▶ TEXT:

BEGIN

Rep. David Richardson, D- Miami Beach, reads information from his computer on the floor of the House during the 2013 legislative session in Tallahassee. (SCOTT KEELER    |    Times)
Rep. David Richardson, D- Miami Beach, reads information from his computer on the floor of the House during the 2013 legislative session in Tallahassee. (SCOTT KEELER | Times)
Published June 29, 2016

TALLAHASSEE — It was lunchtime and the newly arrived teenage inmates had just filed into the mess hall at Sumter Correctional Institution, sat down with their lunch trays and begun eating. Some of them started talking — just like the inmates who'd been there longer were doing at nearby tables.

But their supervising officer considered the newbies disruptive. He warned them. They continued. Within minutes, Officer Alexander was ordering the nearly 15 inmates to stand up and dump their lunch trays in the trash. He then ordered them back into their dorm.

That's where state Rep. David Richardson, a Democrat from Miami Beach, found them.

Last week, Richardson was at the Central Florida prison in Bushnell on one of his routine visits to the state's largest male youthful offender programs. Richardson randomly selected six of the 14- to 17-year-olds to speak with him and, one by one, started asking questions.

END

▶ YOUR INSTRUCTIONS: Return the passage of the article on the youth prison visit from "That's where state" up to and including "started asking questions.". The lines come from a different source than the article.

▶ DATA PROVIDED:

BEGIN

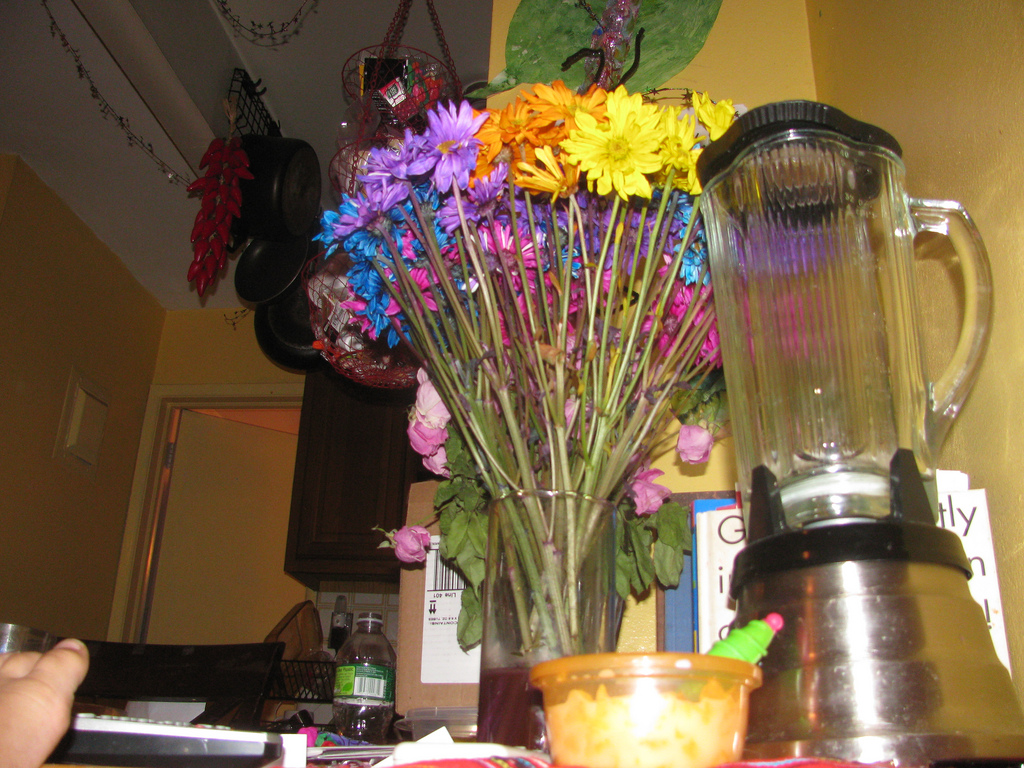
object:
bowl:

END

▶ PROBLEM SOLUTION:
That's where state Rep. David Richardson, a Democrat from Miami Beach, found them.

Last week, Richardson was at the Central Florida prison in Bushnell on one of his routine visits to the state's largest male youthful offender programs. Richardson randomly selected six of the 14- to 17-year-olds to speak with him and, one by one, started asking questions.